We have almost exactly one month until we fly back to China, and today I packed up the first box. I’ve had people asking me for a couple months now if I’ve started packing. Um, you have apparently NOT had to do this an average of once a year for the past forever. Starting a month out seems luxuriously early to me.
Sealing that first box makes our departure seem official. Even more official than when we bought the plane tickets. We are leaving. We are leaving. We are leaving. Into the box go the nursery decorations that my 11-year-old son can’t bear to part with because we just unpacked them a few months ago. In go the stuffed animals that are too big to fit in my daughter’s suitcase. Into the box go our American lives. Good-bye for now, because we are leaving.
I’m dreading the good-byes. I’ve said far too many over the past decade. I wonder if I’ll actually cry here, or if the tears will only come pouring out somewhere over the Pacific as all the other passengers sleep, and the weight of missing friends and family finally sinks in.
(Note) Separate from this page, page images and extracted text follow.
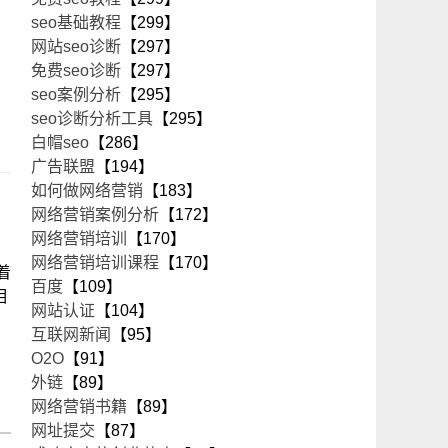
seo基础教程
【299】
网站seo诊断
【297】
免费seo诊断
【297】
seo案例分析
【295】
seo诊断分析工具
【295】
白帽seo
【286】
广告联盟
【194】
如何做网络营销
【183】
网络营销案例分析
【172】
网络营销培训
【170】
网络营销培训课程
【170】
着
百度
【109】
相
网站认证
【104】
互联网新闻
【95】
O2O
【91】
外链
【89】
网络营销书籍
【89】
网址提交
【87】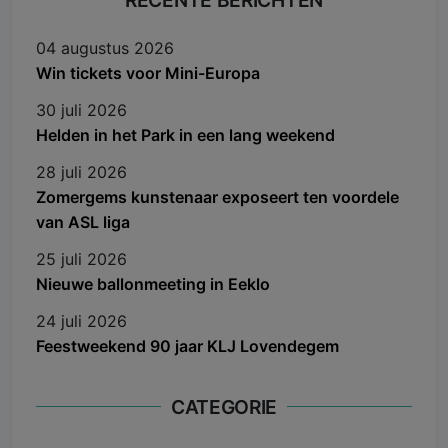
04 augustus 2026
Win tickets voor Mini-Europa
30 juli 2026
Helden in het Park in een lang weekend
28 juli 2026
Zomergems kunstenaar exposeert ten voordele
van ASL liga
25 juli 2026
Nieuwe ballonmeeting in Eeklo
24 juli 2026
Feestweekend 90 jaar KLJ Lovendegem
CATEGORIE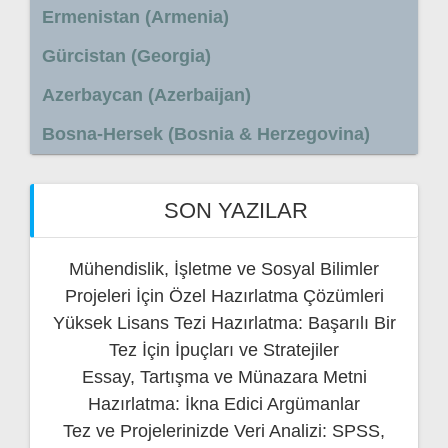
Ermenistan (Armenia)
Gürcistan (Georgia)
Azerbaycan (Azerbaijan)
Bosna-Hersek (Bosnia & Herzegovina)
SON YAZILAR
Mühendislik, İşletme ve Sosyal Bilimler
Projeleri İçin Özel Hazırlatma Çözümleri
Yüksek Lisans Tezi Hazırlatma: Başarılı Bir
Tez İçin İpuçları ve Stratejiler
Essay, Tartışma ve Münazara Metni
Hazırlatma: İkna Edici Argümanlar
Tez ve Projelerinizde Veri Analizi: SPSS,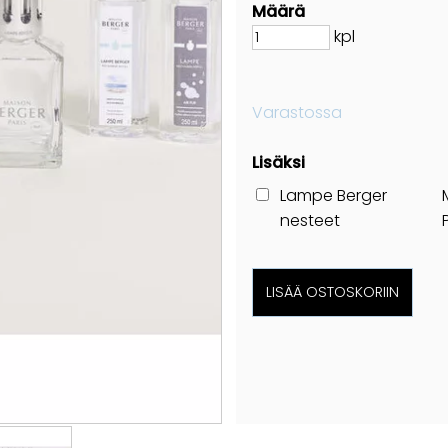
Määrä
kpl
Varastossa
Lisäksi
Lampe Berger
nesteet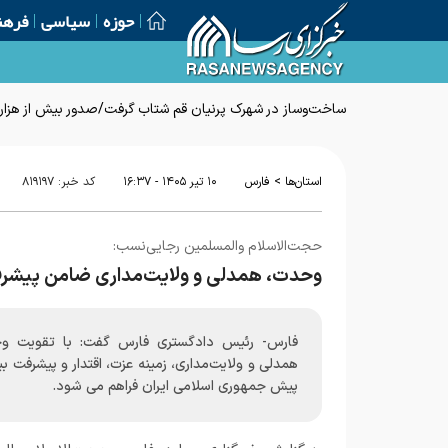
حوزه
سیاسی
فرهن
ساخت‌وساز در شهرک پرنیان قم شتاب گرفت/صدور بیش از هزار پ
>
استان‌ها
فارس
۱۰ تير ۱۴۰۵ - ۱۶:۳۷
کد خبر:
۸۱۹۱۹۷
حجت‌الاسلام والمسلمین رجایی‌نسب:
وحدت، همدلی و ولایت‌مداری ضامن پیشر
فارس- رئیس دادگستری فارس گفت: با تقویت و
همدلی و ولایت‌مداری، زمینه عزت، اقتدار و پیشرفت ب
پیش جمهوری اسلامی ایران فراهم می شود.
Everything makes me think of how I soon won’t be here, won’t be part of all the plans. I look at the local concert schedule and automatically divide it: we can go to the zydeco one, but the Latin jazz one is after we leave. I think of the field trips my kids won’t be going on, or the cycling race my friends will do without me. I look at the plants in my yard and wonder how big they’ll be – or how dead they’ll be – when we return. I look at my nieces and nephews and think the same (well, not the dead part.) How different will they be after another round or two of birthdays?
Eventually, I’ll shift to thinking more about there than here. The arriving instead of the leaving. But for now, I’ll keep working on slowly packing and slowly letting go of here.